#### WORK INSTRUCTION
With no line left out, restate the data word for word.

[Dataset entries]
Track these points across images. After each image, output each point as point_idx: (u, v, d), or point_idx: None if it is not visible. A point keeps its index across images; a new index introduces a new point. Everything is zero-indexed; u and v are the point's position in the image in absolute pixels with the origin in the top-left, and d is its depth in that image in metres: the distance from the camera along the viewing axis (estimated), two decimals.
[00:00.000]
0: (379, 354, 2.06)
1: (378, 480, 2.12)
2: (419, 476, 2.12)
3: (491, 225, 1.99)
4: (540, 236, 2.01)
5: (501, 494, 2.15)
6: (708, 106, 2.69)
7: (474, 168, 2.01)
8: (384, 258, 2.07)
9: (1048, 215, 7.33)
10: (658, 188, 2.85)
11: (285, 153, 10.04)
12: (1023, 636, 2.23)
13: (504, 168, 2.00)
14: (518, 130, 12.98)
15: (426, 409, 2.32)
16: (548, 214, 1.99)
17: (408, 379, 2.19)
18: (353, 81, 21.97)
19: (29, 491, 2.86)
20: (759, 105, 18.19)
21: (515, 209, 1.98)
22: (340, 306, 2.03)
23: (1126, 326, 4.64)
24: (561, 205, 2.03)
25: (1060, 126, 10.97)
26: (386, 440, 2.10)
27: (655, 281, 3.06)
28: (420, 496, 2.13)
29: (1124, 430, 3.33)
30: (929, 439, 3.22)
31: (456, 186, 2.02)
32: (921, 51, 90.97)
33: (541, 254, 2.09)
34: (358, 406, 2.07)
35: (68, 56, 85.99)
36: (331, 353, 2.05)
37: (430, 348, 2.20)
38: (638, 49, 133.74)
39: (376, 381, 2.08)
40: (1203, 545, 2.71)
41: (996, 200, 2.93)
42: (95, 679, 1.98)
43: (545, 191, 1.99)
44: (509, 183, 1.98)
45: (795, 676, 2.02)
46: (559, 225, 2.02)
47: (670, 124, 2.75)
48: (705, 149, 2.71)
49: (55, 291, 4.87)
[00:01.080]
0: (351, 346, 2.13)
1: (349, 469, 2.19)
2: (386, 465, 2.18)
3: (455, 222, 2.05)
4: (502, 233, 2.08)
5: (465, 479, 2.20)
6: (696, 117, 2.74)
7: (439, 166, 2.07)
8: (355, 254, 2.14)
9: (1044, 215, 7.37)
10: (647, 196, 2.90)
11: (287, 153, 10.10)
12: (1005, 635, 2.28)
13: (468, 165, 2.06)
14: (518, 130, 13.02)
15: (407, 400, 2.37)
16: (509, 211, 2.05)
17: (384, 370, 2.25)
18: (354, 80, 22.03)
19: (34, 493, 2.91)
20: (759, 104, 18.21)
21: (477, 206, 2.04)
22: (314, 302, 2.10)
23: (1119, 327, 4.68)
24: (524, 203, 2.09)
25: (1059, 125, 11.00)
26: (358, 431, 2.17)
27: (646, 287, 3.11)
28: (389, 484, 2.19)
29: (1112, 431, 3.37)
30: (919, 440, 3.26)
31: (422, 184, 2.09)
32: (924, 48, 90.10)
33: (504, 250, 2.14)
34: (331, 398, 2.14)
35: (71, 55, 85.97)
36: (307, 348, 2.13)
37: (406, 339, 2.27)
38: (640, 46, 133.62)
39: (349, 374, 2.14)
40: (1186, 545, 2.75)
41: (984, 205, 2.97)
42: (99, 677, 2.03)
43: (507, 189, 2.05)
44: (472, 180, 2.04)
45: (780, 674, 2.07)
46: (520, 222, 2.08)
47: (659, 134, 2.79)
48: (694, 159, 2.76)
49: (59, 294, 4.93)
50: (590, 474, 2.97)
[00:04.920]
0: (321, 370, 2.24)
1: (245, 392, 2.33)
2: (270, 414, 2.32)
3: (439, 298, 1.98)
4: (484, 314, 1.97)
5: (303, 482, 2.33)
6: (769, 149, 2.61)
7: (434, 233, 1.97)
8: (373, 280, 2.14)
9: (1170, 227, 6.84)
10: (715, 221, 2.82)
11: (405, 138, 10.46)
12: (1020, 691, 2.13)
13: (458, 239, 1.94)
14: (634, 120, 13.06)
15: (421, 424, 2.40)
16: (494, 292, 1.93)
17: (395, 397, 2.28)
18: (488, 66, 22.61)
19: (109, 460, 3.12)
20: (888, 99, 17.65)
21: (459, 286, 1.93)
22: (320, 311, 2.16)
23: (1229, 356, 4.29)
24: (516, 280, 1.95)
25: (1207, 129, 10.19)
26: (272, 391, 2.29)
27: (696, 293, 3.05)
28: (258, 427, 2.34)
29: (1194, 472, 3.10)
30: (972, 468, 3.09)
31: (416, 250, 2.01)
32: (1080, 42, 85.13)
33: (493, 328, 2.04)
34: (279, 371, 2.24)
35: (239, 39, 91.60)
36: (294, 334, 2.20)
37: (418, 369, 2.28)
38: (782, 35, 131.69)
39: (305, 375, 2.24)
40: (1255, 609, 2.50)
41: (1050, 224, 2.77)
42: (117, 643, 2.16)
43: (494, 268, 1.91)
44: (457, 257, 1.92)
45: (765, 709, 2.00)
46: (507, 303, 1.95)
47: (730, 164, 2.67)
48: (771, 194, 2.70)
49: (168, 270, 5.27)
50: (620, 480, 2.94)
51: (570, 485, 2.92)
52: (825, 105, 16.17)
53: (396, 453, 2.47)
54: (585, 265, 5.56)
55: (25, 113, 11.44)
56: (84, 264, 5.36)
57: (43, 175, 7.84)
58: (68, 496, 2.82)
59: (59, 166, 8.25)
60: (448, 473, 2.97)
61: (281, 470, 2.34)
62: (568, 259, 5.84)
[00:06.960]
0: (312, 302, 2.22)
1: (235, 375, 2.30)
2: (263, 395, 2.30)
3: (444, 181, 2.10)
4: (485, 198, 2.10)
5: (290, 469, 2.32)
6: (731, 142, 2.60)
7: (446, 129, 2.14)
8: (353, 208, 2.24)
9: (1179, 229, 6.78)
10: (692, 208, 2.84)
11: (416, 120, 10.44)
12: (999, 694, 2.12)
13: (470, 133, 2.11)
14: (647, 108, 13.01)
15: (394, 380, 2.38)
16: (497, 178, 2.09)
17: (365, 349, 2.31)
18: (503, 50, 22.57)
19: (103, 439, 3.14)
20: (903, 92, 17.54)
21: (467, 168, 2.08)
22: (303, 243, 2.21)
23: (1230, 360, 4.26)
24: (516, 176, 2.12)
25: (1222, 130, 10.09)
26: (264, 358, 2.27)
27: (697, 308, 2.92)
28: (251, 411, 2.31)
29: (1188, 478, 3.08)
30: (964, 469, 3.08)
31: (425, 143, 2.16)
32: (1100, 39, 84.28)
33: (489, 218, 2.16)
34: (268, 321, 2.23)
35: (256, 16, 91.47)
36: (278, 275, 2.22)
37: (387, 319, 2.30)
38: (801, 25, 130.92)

#### SOLUTION TO THIS EXERCISE
Track these points across images. After each image, output each point as point_idx: (u, v, d), or point_idx: None if it is not visible. A point keeps its index across images; a new index introduces a new point. Everything is zero-indexed; u and v are the point's position in the image in absolute pixels with the origin in the top-left, and d is its depth in that image in metres: the distance from the camera along the viewing axis (estimated), two decimals.
[00:00.000]
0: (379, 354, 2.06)
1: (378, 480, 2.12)
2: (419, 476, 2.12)
3: (491, 225, 1.99)
4: (540, 236, 2.01)
5: (501, 494, 2.15)
6: (708, 106, 2.69)
7: (474, 168, 2.01)
8: (384, 258, 2.07)
9: (1048, 215, 7.33)
10: (658, 188, 2.85)
11: (285, 153, 10.04)
12: (1023, 636, 2.23)
13: (504, 168, 2.00)
14: (518, 130, 12.98)
15: (426, 409, 2.32)
16: (548, 214, 1.99)
17: (408, 379, 2.19)
18: (353, 81, 21.97)
19: (29, 491, 2.86)
20: (759, 105, 18.19)
21: (515, 209, 1.98)
22: (340, 306, 2.03)
23: (1126, 326, 4.64)
24: (561, 205, 2.03)
25: (1060, 126, 10.97)
26: (386, 440, 2.10)
27: (655, 281, 3.06)
28: (420, 496, 2.13)
29: (1124, 430, 3.33)
30: (929, 439, 3.22)
31: (456, 186, 2.02)
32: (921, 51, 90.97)
33: (541, 254, 2.09)
34: (358, 406, 2.07)
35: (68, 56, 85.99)
36: (331, 353, 2.05)
37: (430, 348, 2.20)
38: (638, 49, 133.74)
39: (376, 381, 2.08)
40: (1203, 545, 2.71)
41: (996, 200, 2.93)
42: (95, 679, 1.98)
43: (545, 191, 1.99)
44: (509, 183, 1.98)
45: (795, 676, 2.02)
46: (559, 225, 2.02)
47: (670, 124, 2.75)
48: (705, 149, 2.71)
49: (55, 291, 4.87)
[00:01.080]
0: (351, 346, 2.13)
1: (349, 469, 2.19)
2: (386, 465, 2.18)
3: (455, 222, 2.05)
4: (502, 233, 2.08)
5: (465, 479, 2.20)
6: (696, 117, 2.74)
7: (439, 166, 2.07)
8: (355, 254, 2.14)
9: (1044, 215, 7.37)
10: (647, 196, 2.90)
11: (287, 153, 10.10)
12: (1005, 635, 2.28)
13: (468, 165, 2.06)
14: (518, 130, 13.02)
15: (407, 400, 2.37)
16: (509, 211, 2.05)
17: (384, 370, 2.25)
18: (354, 80, 22.03)
19: (34, 493, 2.91)
20: (759, 104, 18.21)
21: (477, 206, 2.04)
22: (314, 302, 2.10)
23: (1119, 327, 4.68)
24: (524, 203, 2.09)
25: (1059, 125, 11.00)
26: (358, 431, 2.17)
27: (646, 287, 3.11)
28: (389, 484, 2.19)
29: (1112, 431, 3.37)
30: (919, 440, 3.26)
31: (422, 184, 2.09)
32: (924, 48, 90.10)
33: (504, 250, 2.14)
34: (331, 398, 2.14)
35: (71, 55, 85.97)
36: (307, 348, 2.13)
37: (406, 339, 2.27)
38: (640, 46, 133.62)
39: (349, 374, 2.14)
40: (1186, 545, 2.75)
41: (984, 205, 2.97)
42: (99, 677, 2.03)
43: (507, 189, 2.05)
44: (472, 180, 2.04)
45: (780, 674, 2.07)
46: (520, 222, 2.08)
47: (659, 134, 2.79)
48: (694, 159, 2.76)
49: (59, 294, 4.93)
50: (590, 474, 2.97)
[00:04.920]
0: (321, 370, 2.24)
1: (245, 392, 2.33)
2: (270, 414, 2.32)
3: (439, 298, 1.98)
4: (484, 314, 1.97)
5: (303, 482, 2.33)
6: (769, 149, 2.61)
7: (434, 233, 1.97)
8: (373, 280, 2.14)
9: (1170, 227, 6.84)
10: (715, 221, 2.82)
11: (405, 138, 10.46)
12: (1020, 691, 2.13)
13: (458, 239, 1.94)
14: (634, 120, 13.06)
15: (421, 424, 2.40)
16: (494, 292, 1.93)
17: (395, 397, 2.28)
18: (488, 66, 22.61)
19: (109, 460, 3.12)
20: (888, 99, 17.65)
21: (459, 286, 1.93)
22: (320, 311, 2.16)
23: (1229, 356, 4.29)
24: (516, 280, 1.95)
25: (1207, 129, 10.19)
26: (272, 391, 2.29)
27: (696, 293, 3.05)
28: (258, 427, 2.34)
29: (1194, 472, 3.10)
30: (972, 468, 3.09)
31: (416, 250, 2.01)
32: (1080, 42, 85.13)
33: (493, 328, 2.04)
34: (279, 371, 2.24)
35: (239, 39, 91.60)
36: (294, 334, 2.20)
37: (418, 369, 2.28)
38: (782, 35, 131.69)
39: (305, 375, 2.24)
40: (1255, 609, 2.50)
41: (1050, 224, 2.77)
42: (117, 643, 2.16)
43: (494, 268, 1.91)
44: (457, 257, 1.92)
45: (765, 709, 2.00)
46: (507, 303, 1.95)
47: (730, 164, 2.67)
48: (771, 194, 2.70)
49: (168, 270, 5.27)
50: (620, 480, 2.94)
51: (570, 485, 2.92)
52: (825, 105, 16.17)
53: (396, 453, 2.47)
54: (585, 265, 5.56)
55: (25, 113, 11.44)
56: (84, 264, 5.36)
57: (43, 175, 7.84)
58: (68, 496, 2.82)
59: (59, 166, 8.25)
60: (448, 473, 2.97)
61: (281, 470, 2.34)
62: (568, 259, 5.84)
[00:06.960]
0: (312, 302, 2.22)
1: (235, 375, 2.30)
2: (263, 395, 2.30)
3: (444, 181, 2.10)
4: (485, 198, 2.10)
5: (290, 469, 2.32)
6: (731, 142, 2.60)
7: (446, 129, 2.14)
8: (353, 208, 2.24)
9: (1179, 229, 6.78)
10: (692, 208, 2.84)
11: (416, 120, 10.44)
12: (999, 694, 2.12)
13: (470, 133, 2.11)
14: (647, 108, 13.01)
15: (394, 380, 2.38)
16: (497, 178, 2.09)
17: (365, 349, 2.31)
18: (503, 50, 22.57)
19: (103, 439, 3.14)
20: (903, 92, 17.54)
21: (467, 168, 2.08)
22: (303, 243, 2.21)
23: (1230, 360, 4.26)
24: (516, 176, 2.12)
25: (1222, 130, 10.09)
26: (264, 358, 2.27)
27: (697, 308, 2.92)
28: (251, 411, 2.31)
29: (1188, 478, 3.08)
30: (964, 469, 3.08)
31: (425, 143, 2.16)
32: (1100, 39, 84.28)
33: (489, 218, 2.16)
34: (268, 321, 2.23)
35: (256, 16, 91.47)
36: (278, 275, 2.22)
37: (387, 319, 2.30)
38: (801, 25, 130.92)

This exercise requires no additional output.